Different Architecture that vRNI can be deployed in:

FAQs on data retention in vRNI:

Ref link: https://docs.vmware.com/en/VMware-vRealize-Network-Insight/5.3/com.vrni.faq.doc/GUID-BEE1D7C4-052C-46D3-8E11-4A15030C5E8E.html

Key things about platform VM to keep in Mind while designing a vRNI:

  1. The Platform Nodes are not a HA Cluster, i.e the Primary node is the Key, if the primary Node goes down, the vRNI is no longer available till it is restored.
  2. The Primary Node manages the Load and distributes the work to other Platform nodes in the cluster
  3. vRNI platform VM’s sitting Load Balancer is not a supported design unfortunately.

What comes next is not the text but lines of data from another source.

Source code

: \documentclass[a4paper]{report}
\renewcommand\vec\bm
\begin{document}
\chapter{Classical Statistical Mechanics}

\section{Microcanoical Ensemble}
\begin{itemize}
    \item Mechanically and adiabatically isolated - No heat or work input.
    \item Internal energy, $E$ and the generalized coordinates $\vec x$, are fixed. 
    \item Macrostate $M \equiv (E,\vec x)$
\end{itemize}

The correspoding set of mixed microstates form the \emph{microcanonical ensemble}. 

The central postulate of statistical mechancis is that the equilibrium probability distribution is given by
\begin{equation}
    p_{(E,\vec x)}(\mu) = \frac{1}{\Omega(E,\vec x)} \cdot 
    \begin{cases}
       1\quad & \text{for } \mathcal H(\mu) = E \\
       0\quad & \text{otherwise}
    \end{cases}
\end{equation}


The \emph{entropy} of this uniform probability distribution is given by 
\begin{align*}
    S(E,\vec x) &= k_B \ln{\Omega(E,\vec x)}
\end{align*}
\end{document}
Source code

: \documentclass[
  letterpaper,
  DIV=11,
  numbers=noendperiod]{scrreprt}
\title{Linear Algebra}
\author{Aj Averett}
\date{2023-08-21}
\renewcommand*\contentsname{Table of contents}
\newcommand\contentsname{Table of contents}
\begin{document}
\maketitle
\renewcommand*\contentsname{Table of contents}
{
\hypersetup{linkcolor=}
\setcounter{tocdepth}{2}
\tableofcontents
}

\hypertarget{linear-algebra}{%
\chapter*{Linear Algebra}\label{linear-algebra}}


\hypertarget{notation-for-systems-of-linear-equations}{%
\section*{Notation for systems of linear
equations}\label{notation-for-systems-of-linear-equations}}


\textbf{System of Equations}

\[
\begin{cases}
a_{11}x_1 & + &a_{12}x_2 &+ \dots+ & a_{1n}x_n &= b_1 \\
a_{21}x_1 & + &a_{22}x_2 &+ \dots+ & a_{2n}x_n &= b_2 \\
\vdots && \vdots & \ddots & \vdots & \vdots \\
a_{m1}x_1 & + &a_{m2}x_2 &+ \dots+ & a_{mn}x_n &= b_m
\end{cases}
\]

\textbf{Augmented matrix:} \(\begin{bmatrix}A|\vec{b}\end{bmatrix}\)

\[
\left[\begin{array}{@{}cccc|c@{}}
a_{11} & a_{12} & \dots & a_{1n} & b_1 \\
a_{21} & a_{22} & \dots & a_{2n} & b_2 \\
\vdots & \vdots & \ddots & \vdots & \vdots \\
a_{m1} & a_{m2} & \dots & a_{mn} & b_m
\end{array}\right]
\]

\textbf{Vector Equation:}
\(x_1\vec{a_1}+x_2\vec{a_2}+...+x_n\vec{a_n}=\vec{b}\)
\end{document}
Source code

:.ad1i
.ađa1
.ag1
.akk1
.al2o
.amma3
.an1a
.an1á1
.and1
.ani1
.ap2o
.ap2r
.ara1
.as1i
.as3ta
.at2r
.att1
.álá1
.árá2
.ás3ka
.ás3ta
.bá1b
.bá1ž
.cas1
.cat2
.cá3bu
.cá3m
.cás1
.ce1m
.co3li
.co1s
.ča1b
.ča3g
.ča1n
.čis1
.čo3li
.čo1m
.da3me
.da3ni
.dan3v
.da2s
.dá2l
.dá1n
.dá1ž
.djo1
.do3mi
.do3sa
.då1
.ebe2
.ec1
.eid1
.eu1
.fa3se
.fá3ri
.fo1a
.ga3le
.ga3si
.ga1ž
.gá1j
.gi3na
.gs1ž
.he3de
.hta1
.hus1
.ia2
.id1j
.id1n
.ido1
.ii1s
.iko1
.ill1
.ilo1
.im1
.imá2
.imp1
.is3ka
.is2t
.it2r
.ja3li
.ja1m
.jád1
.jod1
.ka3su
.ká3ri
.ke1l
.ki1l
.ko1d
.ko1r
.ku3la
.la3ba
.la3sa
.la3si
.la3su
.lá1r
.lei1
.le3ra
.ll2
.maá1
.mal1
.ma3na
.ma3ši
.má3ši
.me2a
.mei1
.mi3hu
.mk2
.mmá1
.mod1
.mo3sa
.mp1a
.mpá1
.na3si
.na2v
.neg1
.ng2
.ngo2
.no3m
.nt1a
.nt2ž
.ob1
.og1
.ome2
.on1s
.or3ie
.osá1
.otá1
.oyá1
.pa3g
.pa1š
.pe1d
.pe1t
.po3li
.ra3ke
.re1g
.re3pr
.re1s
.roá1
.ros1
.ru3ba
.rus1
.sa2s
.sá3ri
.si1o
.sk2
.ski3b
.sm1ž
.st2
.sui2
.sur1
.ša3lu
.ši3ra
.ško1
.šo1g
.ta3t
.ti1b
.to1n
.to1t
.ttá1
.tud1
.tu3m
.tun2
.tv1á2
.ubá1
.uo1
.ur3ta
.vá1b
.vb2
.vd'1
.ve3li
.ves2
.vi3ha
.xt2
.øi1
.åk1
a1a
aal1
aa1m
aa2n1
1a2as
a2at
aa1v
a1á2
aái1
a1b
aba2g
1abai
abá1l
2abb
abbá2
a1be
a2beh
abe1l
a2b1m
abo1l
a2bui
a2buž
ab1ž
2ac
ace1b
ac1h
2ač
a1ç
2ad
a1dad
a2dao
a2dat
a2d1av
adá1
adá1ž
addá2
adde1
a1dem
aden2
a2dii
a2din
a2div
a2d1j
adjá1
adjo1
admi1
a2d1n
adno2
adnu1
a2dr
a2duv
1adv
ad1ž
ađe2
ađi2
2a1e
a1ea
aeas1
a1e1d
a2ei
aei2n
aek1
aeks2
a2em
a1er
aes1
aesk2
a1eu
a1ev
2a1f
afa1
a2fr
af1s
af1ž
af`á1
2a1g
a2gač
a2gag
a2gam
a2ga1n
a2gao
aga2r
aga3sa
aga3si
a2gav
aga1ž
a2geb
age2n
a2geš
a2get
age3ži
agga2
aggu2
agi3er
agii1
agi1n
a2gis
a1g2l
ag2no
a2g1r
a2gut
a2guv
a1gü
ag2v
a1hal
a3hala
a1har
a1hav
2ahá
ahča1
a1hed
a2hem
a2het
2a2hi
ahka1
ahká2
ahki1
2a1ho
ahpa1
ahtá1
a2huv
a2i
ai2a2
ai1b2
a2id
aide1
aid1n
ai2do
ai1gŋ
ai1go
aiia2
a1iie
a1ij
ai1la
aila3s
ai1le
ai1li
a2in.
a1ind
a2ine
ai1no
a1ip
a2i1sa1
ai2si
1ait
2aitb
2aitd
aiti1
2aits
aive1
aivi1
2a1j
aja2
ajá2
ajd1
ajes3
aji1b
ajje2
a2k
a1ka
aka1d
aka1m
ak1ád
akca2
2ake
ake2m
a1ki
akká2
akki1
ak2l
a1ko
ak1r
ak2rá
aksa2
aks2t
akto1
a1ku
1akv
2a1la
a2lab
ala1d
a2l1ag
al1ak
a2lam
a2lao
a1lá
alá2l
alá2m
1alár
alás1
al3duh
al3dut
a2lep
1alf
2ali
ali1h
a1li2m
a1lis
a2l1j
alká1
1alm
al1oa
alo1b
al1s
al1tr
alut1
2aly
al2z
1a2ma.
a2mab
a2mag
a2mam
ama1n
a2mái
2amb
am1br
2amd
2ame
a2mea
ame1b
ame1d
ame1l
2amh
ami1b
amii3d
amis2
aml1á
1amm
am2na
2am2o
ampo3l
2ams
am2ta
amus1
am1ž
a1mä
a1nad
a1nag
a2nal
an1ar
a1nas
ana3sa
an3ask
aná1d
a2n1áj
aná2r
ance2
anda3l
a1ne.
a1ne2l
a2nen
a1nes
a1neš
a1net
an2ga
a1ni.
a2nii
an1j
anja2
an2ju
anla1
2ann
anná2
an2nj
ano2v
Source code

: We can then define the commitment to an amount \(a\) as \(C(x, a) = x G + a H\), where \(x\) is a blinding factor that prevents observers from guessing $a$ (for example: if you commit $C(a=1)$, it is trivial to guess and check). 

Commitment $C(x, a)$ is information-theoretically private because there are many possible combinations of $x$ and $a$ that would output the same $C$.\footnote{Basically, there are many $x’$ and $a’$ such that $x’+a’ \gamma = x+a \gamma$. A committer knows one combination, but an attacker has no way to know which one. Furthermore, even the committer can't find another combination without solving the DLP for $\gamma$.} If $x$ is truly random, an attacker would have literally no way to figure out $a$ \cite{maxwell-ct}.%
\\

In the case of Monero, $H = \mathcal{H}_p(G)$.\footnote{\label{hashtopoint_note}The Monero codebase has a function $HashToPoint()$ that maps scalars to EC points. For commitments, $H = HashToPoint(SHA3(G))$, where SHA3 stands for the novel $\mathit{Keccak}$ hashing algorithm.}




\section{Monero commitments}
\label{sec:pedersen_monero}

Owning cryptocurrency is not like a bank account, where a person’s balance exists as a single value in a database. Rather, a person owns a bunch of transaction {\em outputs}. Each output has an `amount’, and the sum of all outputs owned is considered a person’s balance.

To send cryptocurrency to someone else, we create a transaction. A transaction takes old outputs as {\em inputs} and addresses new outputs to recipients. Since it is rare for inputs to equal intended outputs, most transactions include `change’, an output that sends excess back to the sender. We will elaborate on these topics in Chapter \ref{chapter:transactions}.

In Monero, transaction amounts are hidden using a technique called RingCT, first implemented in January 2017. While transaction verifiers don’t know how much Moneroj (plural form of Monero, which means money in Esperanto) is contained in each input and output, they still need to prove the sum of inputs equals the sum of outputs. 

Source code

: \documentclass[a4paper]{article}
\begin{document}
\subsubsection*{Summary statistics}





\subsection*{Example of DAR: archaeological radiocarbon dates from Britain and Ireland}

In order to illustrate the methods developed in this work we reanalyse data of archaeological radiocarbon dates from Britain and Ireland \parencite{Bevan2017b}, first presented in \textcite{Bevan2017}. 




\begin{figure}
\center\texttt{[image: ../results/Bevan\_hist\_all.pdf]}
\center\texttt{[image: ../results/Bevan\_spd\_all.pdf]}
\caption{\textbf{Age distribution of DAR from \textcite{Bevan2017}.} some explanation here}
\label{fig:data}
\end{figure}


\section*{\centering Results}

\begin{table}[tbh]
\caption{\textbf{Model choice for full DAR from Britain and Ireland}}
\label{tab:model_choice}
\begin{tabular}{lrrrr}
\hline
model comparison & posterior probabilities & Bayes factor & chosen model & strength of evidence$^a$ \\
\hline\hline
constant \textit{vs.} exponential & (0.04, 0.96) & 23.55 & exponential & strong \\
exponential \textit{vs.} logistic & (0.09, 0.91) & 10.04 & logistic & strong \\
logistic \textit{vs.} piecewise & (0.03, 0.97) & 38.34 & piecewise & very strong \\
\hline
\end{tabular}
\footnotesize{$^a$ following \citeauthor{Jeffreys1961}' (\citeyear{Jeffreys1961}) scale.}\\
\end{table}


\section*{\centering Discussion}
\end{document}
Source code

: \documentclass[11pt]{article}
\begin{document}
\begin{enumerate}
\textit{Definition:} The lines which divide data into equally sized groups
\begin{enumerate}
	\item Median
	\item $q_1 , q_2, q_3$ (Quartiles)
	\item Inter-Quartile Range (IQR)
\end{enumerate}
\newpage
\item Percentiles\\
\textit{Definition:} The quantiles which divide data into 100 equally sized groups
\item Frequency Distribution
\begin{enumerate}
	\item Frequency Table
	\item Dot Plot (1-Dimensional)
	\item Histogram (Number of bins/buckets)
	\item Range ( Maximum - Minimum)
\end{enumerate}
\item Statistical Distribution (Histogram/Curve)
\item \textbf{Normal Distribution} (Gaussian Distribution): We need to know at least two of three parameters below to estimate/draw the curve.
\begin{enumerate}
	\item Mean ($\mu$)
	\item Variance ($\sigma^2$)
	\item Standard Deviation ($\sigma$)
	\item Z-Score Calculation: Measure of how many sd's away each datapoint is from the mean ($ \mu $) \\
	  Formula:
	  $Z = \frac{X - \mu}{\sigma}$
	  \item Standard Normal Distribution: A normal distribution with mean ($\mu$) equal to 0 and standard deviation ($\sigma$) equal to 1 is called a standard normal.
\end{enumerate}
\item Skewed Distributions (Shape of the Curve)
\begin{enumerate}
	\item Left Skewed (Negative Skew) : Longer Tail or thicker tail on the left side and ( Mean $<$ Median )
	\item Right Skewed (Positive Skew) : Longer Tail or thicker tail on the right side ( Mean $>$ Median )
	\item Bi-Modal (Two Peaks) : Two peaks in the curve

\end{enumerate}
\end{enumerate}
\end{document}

FAQs on data retention in vRNI:

Ref link: https://docs.vmware.com/en/VMware-vRealize-Network-Insight/5.3/com.vrni.faq.doc/GUID-BEE1D7C4-052C-46D3-8E11-4A15030C5E8E.html

  1. What is the default retention period?
    A. 30 days. It can be increased from UI with Enterprise License. Note: When increasing make sure to follow disk guidelines.
  2. How data is handled on Proxy?
    A. All data on proxy is converted to SDM (Self Describing Message) before sending it to platform including flow data. It includes all config, inventory and metric data from any data source. If platform is not reachable or SDM upload to Kafka queue fails then they are written on disk on proxy vm (under /var/BLOB_STORE).
  3. When will data start to purge on Proxy?
    A. For non-flow data: There is 10GB space allocated to store SDMs on disk (BLOB_STORE). When this store fills, collector starts deleting older SDMs and adds new SDMs to the disk. It depends on the size of data gathered from all data sources how quickly this limit is breached.
    For flow data: There is 15 GB space allocated to store raw flows (under /var/flows/vds/nfcapd). As soon as this space is consumed flow processor starts deleting older flow files. At incoming raw flows rate of ~2M/min it would take ~10hrs till rotation start to occur.
  4. What is the purge logic?
    A. Oldest SDMs get deleted first.
  5. When will new data stop being processed in Proxy?
    A. Never, as long as services are running properly.
  6. Assuming disconnect between Platform and Proxy and No purge condition met, would all data be reconciled on Platform on re-connect?
    A. All data stored on disk will be sent to platform. It should be reconciled completely except if data loss conditions exist on platform (more info below).
  7. What are the conditions when data loss can occur on Platform?
    A. Platform starts to drop SDMs that are on Kafka queue for more than 6hrs (18hrs if it is a 3-node cluster). Another possibility is if the queue is saturated. It can happen when there is Lag built up in system and incoming data rate is high.
  8. Will latest SDM be published first or earliest one in that order?
    A. Oldest SDMs are sent first. There is one known issue until v3.9 which will result in some data loss. Contact GSS for more information.
  9. Is data stored on disk in Proxy and then pushed to Platform when there is no communication problem?
    A. If there is no communication issue, then SDMs are not stored on disk. It is sent to platform from memory itself. Whenever proxy receives that there was a problem in sending SDM then only it is stored on disk.
  10. In event of any issue how proxy learn which was last processed flow file?
    A. Flow-processor maintains bookmark in DB on which was last processed nfcapd file.
  11. What is the max size of SDM that can be processed without any issue? How can user learn about this breach?
    A. There is 15MB limit on SDM size. Starting v3.9 an event is raised whenever platform drops large SDM.